Vier Ärzte des Medic-Centers können in den Räumen der früheren chirurgischen Praxis der Schön-Klinik gleichzeitig impfen. Gerade für seine kleine Praxis in Oberfürberg sei es hilfreich, die Strukturen zu zentralisieren, sagt Meisel. Der normale Praxisbetrieb könne so einfach weiterlaufen – auch dann, wenn hoffentlich bald viel mehr Impfstoff geliefert werde. "Es ist sinnvoll, strategisch zu planen, um in der Pandemie ein großes Stück vorwärtszukommen", sagt der Mediziner.

Mehr Aufklärungsbedarf, wenn Astrazeneca kommt

Dass sie mit dem Vakzin von Biontech/Pfizer starten konnten, hat es den Ärzten leichter gemacht. Das Produkt steht in der Gunst der Patienten ganz oben. Schon bei Moderna gebe es Vorbehalte, so Meisel, weil in den Medien seltener davon zu lesen ist. Noch größer werde der Aufklärungsbedarf bei Astrazeneca sein.

Meisel weiß von Impfwilligen, die in der Vergangenheit zu ihrem vereinbarten Impftermin mit Astrazeneca erschienen sind – in der Hoffnung, der Arzt könne ihnen doch ein anderes Vakzin geben. Als sie feststellten, dass das nicht möglich ist, machten sie einen Rückzieher.

Um Impfdosen, die etwa nach solchen Terminabsagen übrig bleiben, rasch verimpfen zu können, kennzeichnen die Praxen des Medic-Centers auf ihren Wartelisten die "Springer" aus den aktuellen Vorranggruppen, die mobil sind und kurzfristig einspringen könnten.

"Die Patienten sind unglaublich dankbar"

Große Dankbarkeit erleben Jobst, Meisel und ihre Kollegen in diesen Tagen. Hausarzt Jobst erzählt von seinen ersten Geimpften, die "unglaublich dankbar" waren. "Man merkt, dass viele lange darauf gewartet haben, dass die Hausärzte impfen", sagt Medic-Center-Geschäftsführer Langer. "Das ist ein super-angenehmes Arbeiten."

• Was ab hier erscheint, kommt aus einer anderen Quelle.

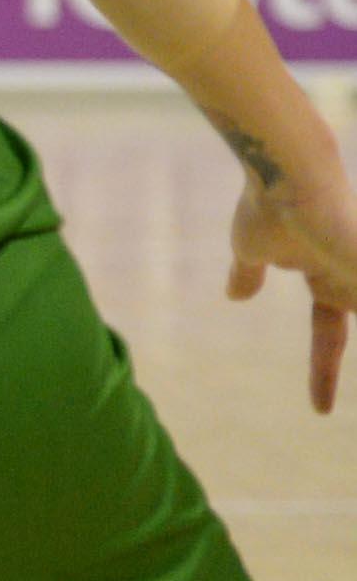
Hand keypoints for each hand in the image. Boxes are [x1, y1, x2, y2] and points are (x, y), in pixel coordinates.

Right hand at [226, 154, 356, 412]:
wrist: (283, 169)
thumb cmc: (267, 201)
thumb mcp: (252, 248)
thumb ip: (248, 273)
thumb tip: (236, 297)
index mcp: (326, 279)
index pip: (329, 334)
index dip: (323, 370)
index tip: (320, 411)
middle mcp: (352, 277)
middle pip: (351, 325)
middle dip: (337, 362)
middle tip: (334, 404)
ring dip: (342, 331)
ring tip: (339, 364)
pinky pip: (355, 296)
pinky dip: (351, 307)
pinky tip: (356, 279)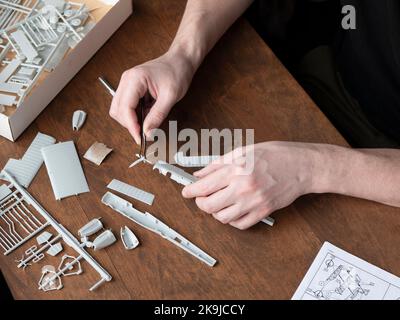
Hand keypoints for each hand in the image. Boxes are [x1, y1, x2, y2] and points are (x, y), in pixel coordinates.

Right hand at [109, 50, 194, 142]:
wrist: (180, 60)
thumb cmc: (177, 72)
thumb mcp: (171, 96)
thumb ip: (158, 115)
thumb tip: (148, 133)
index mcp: (134, 79)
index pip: (125, 108)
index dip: (131, 126)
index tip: (140, 138)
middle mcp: (126, 81)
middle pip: (117, 111)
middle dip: (129, 124)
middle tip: (144, 133)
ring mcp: (127, 84)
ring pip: (119, 110)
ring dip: (131, 120)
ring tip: (148, 122)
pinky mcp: (131, 89)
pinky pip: (127, 106)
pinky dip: (135, 115)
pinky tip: (147, 115)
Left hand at [182, 142, 322, 229]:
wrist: (301, 166)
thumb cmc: (274, 155)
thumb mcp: (243, 151)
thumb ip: (218, 163)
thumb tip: (200, 173)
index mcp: (236, 170)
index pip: (203, 186)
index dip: (190, 191)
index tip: (187, 192)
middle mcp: (242, 188)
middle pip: (209, 206)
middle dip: (200, 203)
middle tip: (201, 198)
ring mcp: (253, 202)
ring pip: (222, 218)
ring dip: (215, 212)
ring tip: (218, 203)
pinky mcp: (263, 212)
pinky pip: (240, 224)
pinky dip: (232, 220)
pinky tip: (233, 210)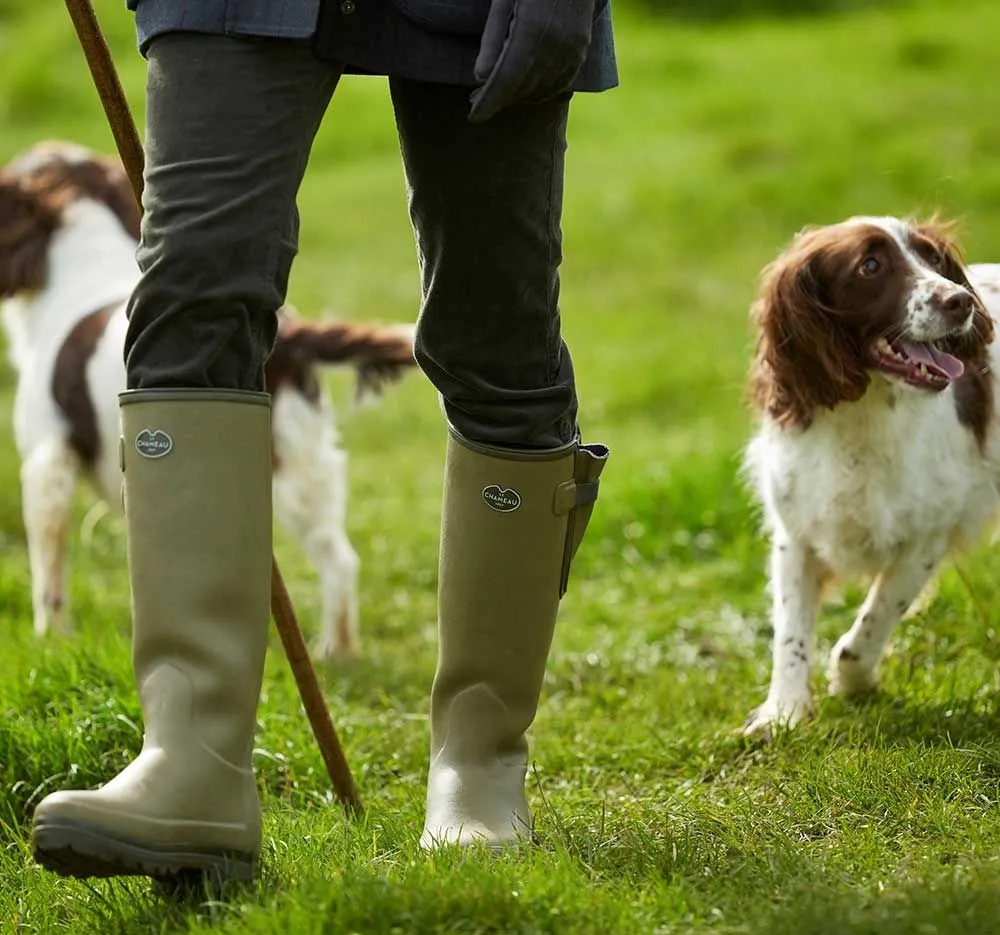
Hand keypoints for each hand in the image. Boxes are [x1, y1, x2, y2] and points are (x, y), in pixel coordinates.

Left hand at [468, 0, 596, 122]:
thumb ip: (493, 38)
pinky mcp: (582, 47)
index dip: (488, 103)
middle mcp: (554, 45)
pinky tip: (528, 90)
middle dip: (499, 99)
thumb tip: (480, 76)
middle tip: (478, 99)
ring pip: (542, 90)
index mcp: (530, 31)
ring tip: (500, 94)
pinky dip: (543, 91)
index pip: (505, 81)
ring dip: (519, 97)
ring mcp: (572, 49)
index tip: (473, 117)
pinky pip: (562, 82)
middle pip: (522, 89)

Grundsätzlich sei es schon sinnvoll, dass auch Jüngere, die noch nicht an der Reihe sind, ihre Impfbereitschaft signalisieren. Allerdings, so Jobst, sei es nicht verkehrt, damit noch zu warten, bis der erste Ansturm vorbei ist. Und er betont: "Es hat keinen Sinn, mit den Helferinnen am Telefon zu diskutieren, warum es wichtig ist, dass ich geimpft werde. Sie können das nicht entscheiden. Und wir führen auch keine Liste nach der Reihenfolge der Anmeldungen."

Von der Reihenfolge abweichen dürfen Impfzentren und Ärzte nur im Ausnahmefall, um zu vermeiden, dass Impfdosen weggeworfen werden müssen. Für Menschen aus der Prioritätengruppe drei empfiehlt es sich, sich auch beim bayernweiten Portal BayIMCO zu registrieren. Wichtig: Wer beim Hausarzt schneller drankommt als im Impfzentrum, sollte seinen Eintrag in BayIMCO löschen, damit keine Termine blockiert werden. Umgekehrt bitten die Praxen darum, dass man Bescheid gibt, wenn man im Impfzentrum immunisiert wurde und keinen Platz mehr auf der Warteliste benötigt.